Tatsächlich liegt unter dem Vordach eines Geschäftshauses ein junger Bulgare - gut eingepackt in Schlafsack und Decken. "Alles gut", bestätigt der Mann. Er brauche keine Unterkunft. Der Fall ist eindeutig: Wer nicht mitfahren will, den nimmt der Kältebus auch nicht mit. Als kleine Stärkung lässt Knuth einen Becher mit heißem Tee da. Für Notfälle lagern auch Schlafsäcke, Isomatten und ein paar Kleidungsstücke im Kofferraum. "Aber wir sind kein Versorgungsfahrzeug", betont Roland Kelm. Hauptziel sei, die Menschen in die Notunterkünfte zu bringen.

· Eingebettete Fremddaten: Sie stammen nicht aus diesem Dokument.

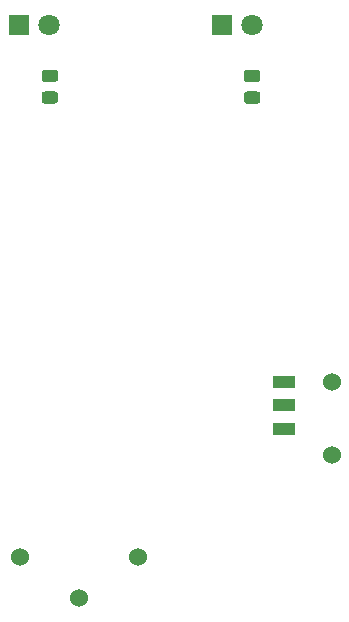
<source format=gbr>
%TF.GenerationSoftware,KiCad,Pcbnew,(5.1.9-0-10_14)*%
%TF.CreationDate,2021-10-18T12:15:18-07:00*%
%TF.ProjectId,ghost_pcb_2,67686f73-745f-4706-9362-5f322e6b6963,rev?*%
%TF.SameCoordinates,Original*%
%TF.FileFunction,Soldermask,Bot*%
%TF.FilePolarity,Negative*%
%FSLAX46Y46*%
G04 Gerber Fmt 4.6, Leading zero omitted, Abs format (unit mm)*
G04 Created by KiCad (PCBNEW (5.1.9-0-10_14)) date 2021-10-18 12:15:18*
%MOMM*%
%LPD*%
G01*
G04 APERTURE LIST*
%ADD10C,1.524000*%
%ADD11R,1.900000X1.000000*%
%ADD12C,1.800000*%
%ADD13R,1.800000X1.800000*%
G04 APERTURE END LIST*
D10*
%TO.C,SW1*%
X157302200Y-110971800D03*
X157302200Y-117221800D03*
D11*
X153252200Y-110971800D03*
X153238200Y-112971800D03*
X153238200Y-114971800D03*
%TD*%
%TO.C,R2*%
G36*
G01*
X133876202Y-85602500D02*
X132976198Y-85602500D01*
G75*
G02*
X132726200Y-85352502I0J249998D01*
G01*
X132726200Y-84827498D01*
G75*
G02*
X132976198Y-84577500I249998J0D01*
G01*
X133876202Y-84577500D01*
G75*
G02*
X134126200Y-84827498I0J-249998D01*
G01*
X134126200Y-85352502D01*
G75*
G02*
X133876202Y-85602500I-249998J0D01*
G01*
G37*
G36*
G01*
X133876202Y-87427500D02*
X132976198Y-87427500D01*
G75*
G02*
X132726200Y-87177502I0J249998D01*
G01*
X132726200Y-86652498D01*
G75*
G02*
X132976198Y-86402500I249998J0D01*
G01*
X133876202Y-86402500D01*
G75*
G02*
X134126200Y-86652498I0J-249998D01*
G01*
X134126200Y-87177502D01*
G75*
G02*
X133876202Y-87427500I-249998J0D01*
G01*
G37*
%TD*%
%TO.C,R1*%
G36*
G01*
X150995802Y-85602500D02*
X150095798Y-85602500D01*
G75*
G02*
X149845800Y-85352502I0J249998D01*
G01*
X149845800Y-84827498D01*
G75*
G02*
X150095798Y-84577500I249998J0D01*
G01*
X150995802Y-84577500D01*
G75*
G02*
X151245800Y-84827498I0J-249998D01*
G01*
X151245800Y-85352502D01*
G75*
G02*
X150995802Y-85602500I-249998J0D01*
G01*
G37*
G36*
G01*
X150995802Y-87427500D02*
X150095798Y-87427500D01*
G75*
G02*
X149845800Y-87177502I0J249998D01*
G01*
X149845800Y-86652498D01*
G75*
G02*
X150095798Y-86402500I249998J0D01*
G01*
X150995802Y-86402500D01*
G75*
G02*
X151245800Y-86652498I0J-249998D01*
G01*
X151245800Y-87177502D01*
G75*
G02*
X150995802Y-87427500I-249998J0D01*
G01*
G37*
%TD*%
D12*
%TO.C,D2*%
X133350000Y-80772000D03*
D13*
X130810000Y-80772000D03*
%TD*%
D12*
%TO.C,D1*%
X150545800Y-80797400D03*
D13*
X148005800Y-80797400D03*
%TD*%
D10*
%TO.C,BAT1*%
X140860800Y-125831600D03*
X135860800Y-129301601D03*
X130860800Y-125831600D03*
%TD*%
M02*

</source>
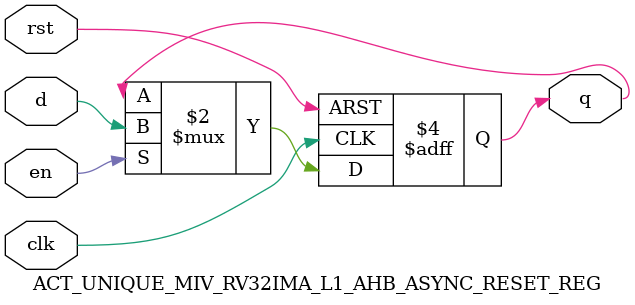
<source format=v>
`define RANDOMIZE
`timescale 1ns/10ps
module ACT_UNIQUE_MIV_RV32IMA_L1_AHB_ASYNC_RESET_REG (
                      input      d,
                      output reg q,
                      input      en,

                      input      clk,
                      input      rst);
   
   always @(posedge clk or posedge rst) begin

      if (rst) begin
         q <= 1'b0;
      end else if (en) begin
         q <= d;
      end
   end
   

endmodule // ACT_UNIQUE_MIV_RV32IMA_L1_AHB_ASYNC_RESET_REG

</source>
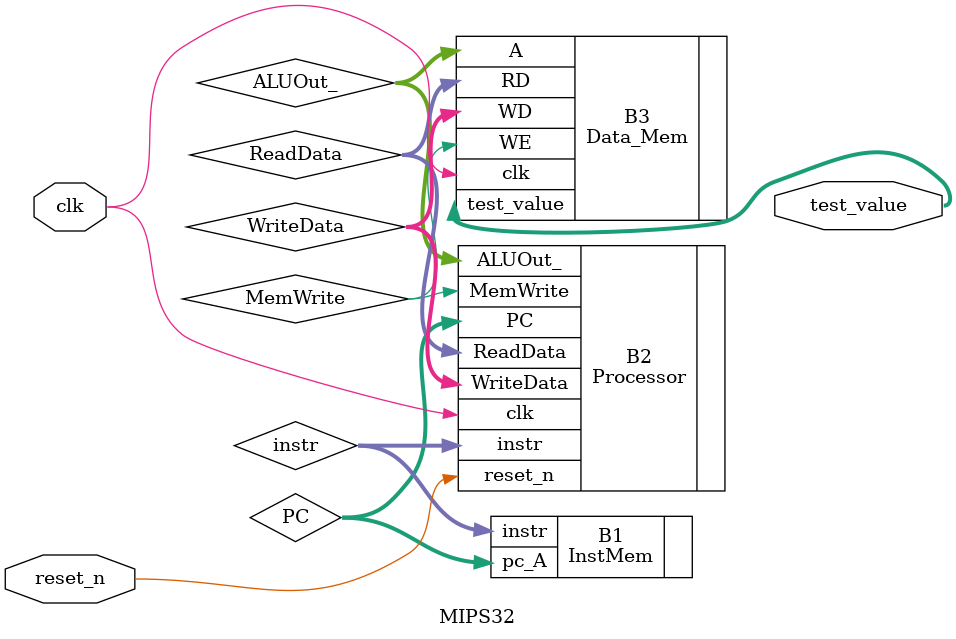
<source format=v>


module MIPS32
				(
				input clk,reset_n,
				output [15:0] test_value
				);
				
				wire MemWrite;
				wire [31:0] PC;
				wire [31:0] ALUOut_,WriteData,ReadData,instr;
				
				
					InstMem #(.width(32),.depth(256)) B1
					 (
					 .pc_A(PC),
					 .instr(instr)
					 );
					
					
					Processor B2
					 (
					 .clk(clk),
					 .reset_n(reset_n),
					 .instr(instr),
					 .ReadData(ReadData),
					 .PC(PC),
					 .ALUOut_(ALUOut_),
					 .MemWrite(MemWrite),
					 .WriteData(WriteData)
					 );
					 
					 
					 Data_Mem #(.n(32)) B3
					 (
					 .clk(clk),
					 .WE(MemWrite),
					 .A(ALUOut_),
					 .WD(WriteData),
					 .RD(ReadData),
					 .test_value(test_value)
					 );
				 

endmodule

</source>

Die drei sind kaum wieder im Bulli, da kommt schon der nächste Anruf - diesmal von der Bahnhofsmission. Ein Obdachloser möchte in die Notunterkunft, findet aber den Weg nicht. Er ist vor einigen Tagen schon einmal mit dem Kältebus in ein Quartier gefahren. Weil der Ostdeutsche erst seit Kurzem in Hamburg Platte macht, fehlt ihm dort die Orientierung. Als das Team ihn bei der Unterkunft abliefert, bittet es die Mitarbeiter darum, dem Mann einen Stadtplan zu geben.

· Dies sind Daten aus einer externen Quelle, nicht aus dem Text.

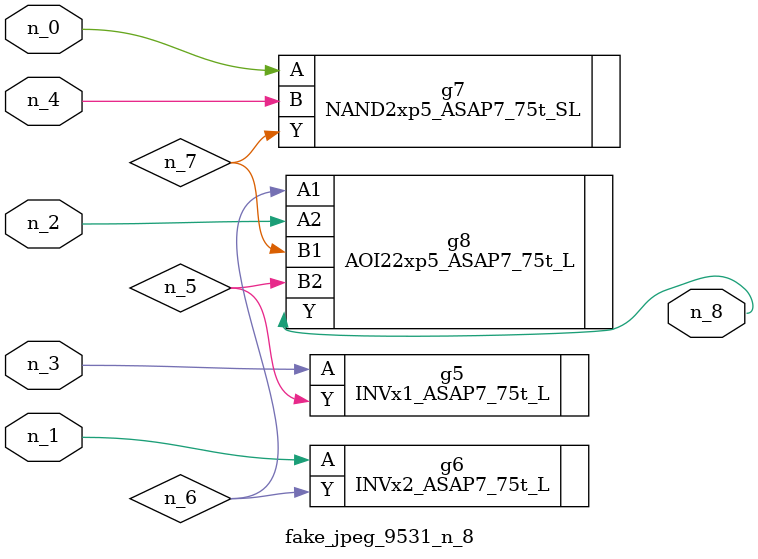
<source format=v>
module fake_jpeg_9531_n_8 (n_3, n_2, n_1, n_0, n_4, n_8);

input n_3;
input n_2;
input n_1;
input n_0;
input n_4;

output n_8;

wire n_6;
wire n_5;
wire n_7;

INVx1_ASAP7_75t_L g5 ( 
.A(n_3),
.Y(n_5)
);

INVx2_ASAP7_75t_L g6 ( 
.A(n_1),
.Y(n_6)
);

NAND2xp5_ASAP7_75t_SL g7 ( 
.A(n_0),
.B(n_4),
.Y(n_7)
);

AOI22xp5_ASAP7_75t_L g8 ( 
.A1(n_6),
.A2(n_2),
.B1(n_7),
.B2(n_5),
.Y(n_8)
);


endmodule
</source>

Bis zu zehn Anrufe pro Nacht
Nun geht es endlich in den Volkspark. Nico di Stefano folgt der Wegbeschreibung der Anruferin - eine Herausforderung in Hamburgs größtem, teils dicht bewaldeten Park. Er stoppt an einer Schranke, wo zwei Frauen mit Hunden auf den Kältebus zukommen. Auch sie haben den Obdachlosen gesehen, angeblich unter einer Plane in einem Rhododenron-Busch. Bei dem nassen Wetter möglicherweise bereits lebensgefährlich. Doch in der Dunkelheit ist kaum etwas zu erkennen. Nach einer guten Viertelstunde geben die Mitarbeiter die Suche mit Taschenlampen auf. Er ist offenbar verschwunden.
Bereits die Erfahrungen der ersten Tage zeigten, dass ein Kältebus in Hamburg nötiger denn je sei, sagt Kelm: Schon jetzt gingen fünf bis zehn Anrufe pro Nacht ein, dabei sei es noch nicht einmal richtig kalt. Selbst Polizei und Feuerwehr meldeten Hilfsbedürftige. "Wünschenswert wäre eigentlich, dass die Stadt einen solchen Bus betreibt." Die verweist auf ihr Winternotprogramm und das bereits bestehende Hilfesystem.
Etwa ein bis zwei Straßenbewohner konnten die Helfer bislang pro Nacht in eine der beiden großen Schlafstätten des Winternotprogramms bringen. In medizinischen Notfällen rufen sie einen Krankenwagen. Ist weitere Betreuung nötig, vermitteln sie an die Sozialarbeiter.
"Was sollen wir da?"
Doch die öffentlichen Massenunterkünfte mit mehreren Hundert Betten sind nicht für jeden was. "Was sollen wir da?", fragt ein Mann, der mit Freunden im Eingangsbereich des Bahnhofs Altona liegt und ein Bier trinkt. "Hier haben wir Getränke. Hier haben wir Gesellschaft." Auch wenn aus dieser Gruppe niemand mitfährt - enttäuscht sind die Helfer nicht: "Wenn wir mit dem Kältebus nur ein einziges Leben gerettet haben, dann ist er schon ein Erfolg", sagt Roland Kelm und steigt wieder in den Bulli.